What are the Abu Nidal Organization’s goals?

The group wants the state of Israel to be eliminated, preferably through an international Arab revolution, and therefore supports “armed struggle” against Israel. It bitterly opposes Arab-Israeli peace negotiations, as well as the United States, the PLO, and moderate Arab regimes in Jordan, Egypt, and the Persian Gulf states. It has also served as a mercenary terrorist force for radical Arab regimes.

Has the Abu Nidal Organization received state support?

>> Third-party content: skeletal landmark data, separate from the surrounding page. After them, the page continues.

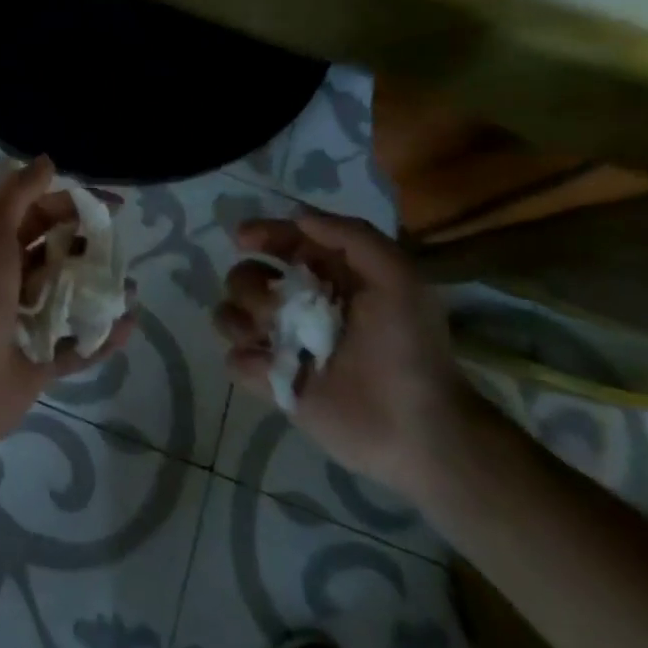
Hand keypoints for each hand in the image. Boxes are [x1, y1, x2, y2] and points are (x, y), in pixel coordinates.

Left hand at [0, 156, 136, 453]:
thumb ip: (17, 193)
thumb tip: (47, 160)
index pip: (42, 213)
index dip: (76, 204)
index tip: (114, 206)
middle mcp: (11, 279)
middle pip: (60, 253)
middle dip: (92, 246)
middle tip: (121, 248)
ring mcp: (26, 322)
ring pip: (72, 298)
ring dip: (101, 290)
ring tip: (130, 287)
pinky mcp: (40, 362)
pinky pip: (78, 345)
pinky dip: (102, 335)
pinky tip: (129, 324)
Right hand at [212, 206, 472, 497]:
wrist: (417, 430)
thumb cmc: (409, 347)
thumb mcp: (397, 277)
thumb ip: (352, 236)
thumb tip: (296, 216)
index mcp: (329, 277)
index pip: (284, 241)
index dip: (262, 233)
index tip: (244, 238)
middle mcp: (300, 304)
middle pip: (246, 275)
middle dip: (250, 283)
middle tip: (277, 307)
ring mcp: (283, 344)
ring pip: (230, 314)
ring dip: (241, 319)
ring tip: (269, 336)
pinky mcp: (273, 382)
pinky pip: (234, 360)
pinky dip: (246, 360)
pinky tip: (271, 368)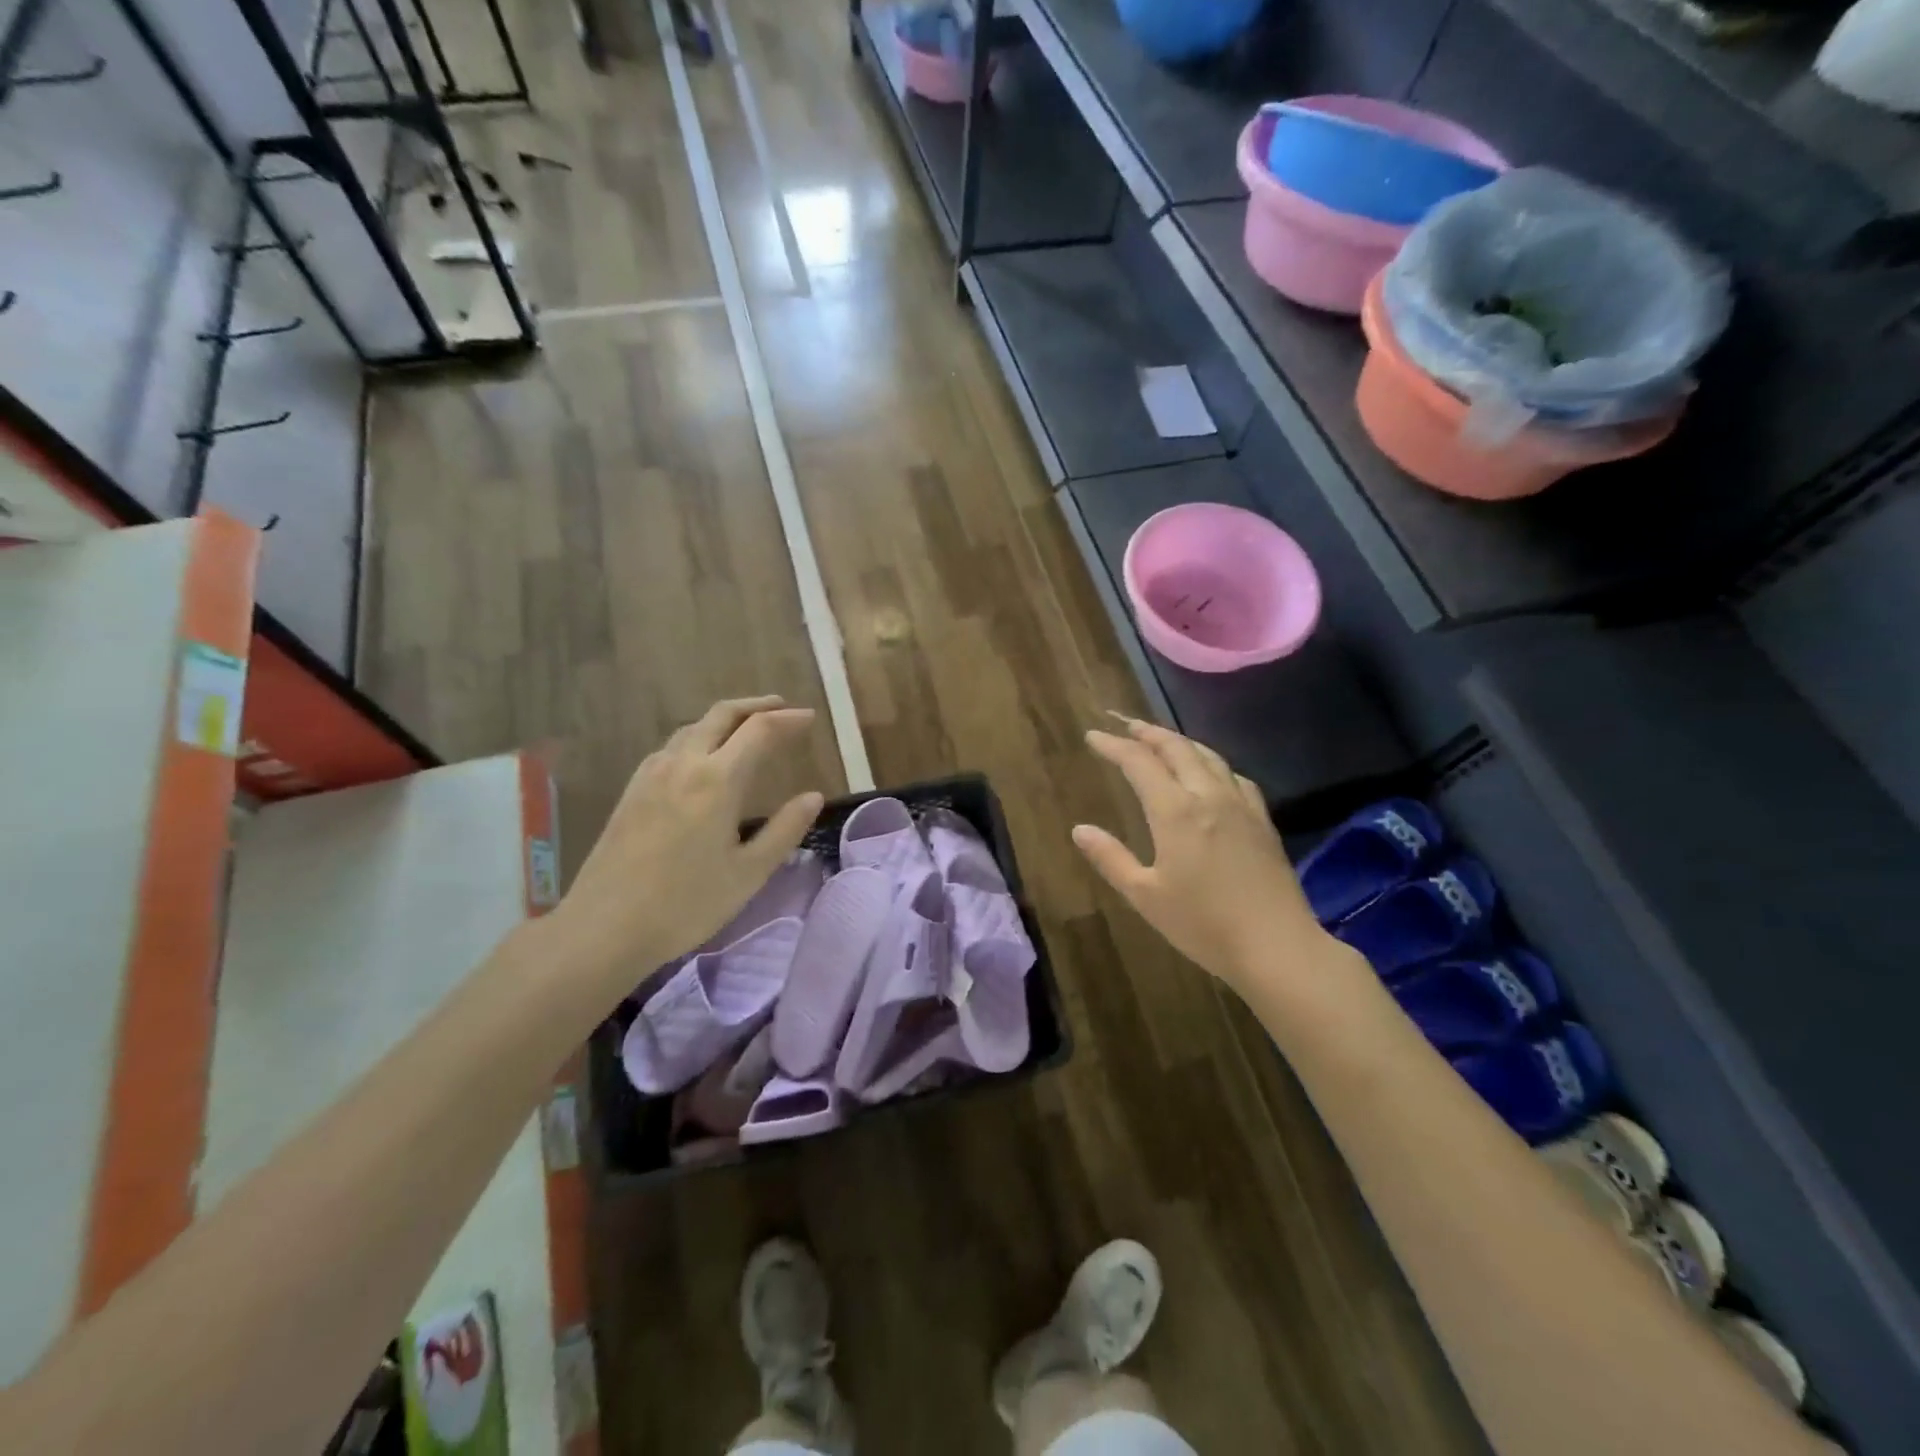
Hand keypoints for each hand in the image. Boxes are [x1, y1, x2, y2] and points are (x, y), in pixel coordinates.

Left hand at [550, 697, 822, 997]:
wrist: (604, 927)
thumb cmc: (686, 904)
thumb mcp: (749, 873)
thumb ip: (784, 830)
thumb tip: (813, 797)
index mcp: (717, 780)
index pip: (759, 730)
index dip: (788, 720)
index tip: (810, 719)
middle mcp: (683, 764)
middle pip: (722, 715)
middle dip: (756, 706)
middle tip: (783, 709)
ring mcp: (652, 774)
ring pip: (693, 727)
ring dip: (726, 719)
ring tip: (748, 729)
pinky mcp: (633, 789)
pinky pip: (672, 746)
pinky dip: (699, 736)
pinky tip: (703, 758)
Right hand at [1073, 715, 1325, 991]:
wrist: (1277, 946)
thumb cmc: (1203, 925)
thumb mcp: (1145, 896)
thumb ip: (1111, 858)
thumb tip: (1080, 829)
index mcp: (1175, 811)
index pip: (1139, 763)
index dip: (1113, 746)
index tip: (1093, 737)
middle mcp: (1208, 796)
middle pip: (1177, 749)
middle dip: (1147, 732)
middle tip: (1125, 725)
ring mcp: (1241, 805)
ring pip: (1208, 756)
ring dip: (1180, 742)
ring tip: (1162, 740)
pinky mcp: (1262, 820)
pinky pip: (1234, 776)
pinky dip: (1212, 763)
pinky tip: (1211, 773)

Crisis Guide: The Israeli-PalestinianYes. Iraq, Syria, and Libya have all harbored the group and given it training, logistical support, and funding, often using the ANO as guns for hire. Abu Nidal began working with Iraqi intelligence while representing Fatah in Baghdad, experts say. He formed his organization with Iraq’s help and began by attacking Syria and the PLO. In 1983, Iraqi President Saddam Hussein expelled Abu Nidal and his group in an attempt to win U.S. military support for Iraq’s 1980s war with neighboring Iran. Once the war ended, Iraq resumed its support of Abu Nidal.

After being expelled from Iraq, the organization moved to Syria, where it worked to undermine peace plans involving Jordan, Israel, and the PLO. In turn, Syria expelled the Abu Nidal Organization in 1987, probably under U.S. pressure to distance itself from terrorists, at which point Libya took it in. In 1999, in an attempt to rid itself of international sanctions, Libya kicked out the Abu Nidal Organization. The group’s current access to resources are unclear; however, the decline of state support is thought to have severely curtailed operations and capabilities.

Where does the group now operate?

The organization is largely considered inactive. In 1999, Egypt and Libya closed down ANO offices in their countries. Current and former leaders and associates are now thought to be in Iraq, with cells in Palestinian refugee camps in Lebanon.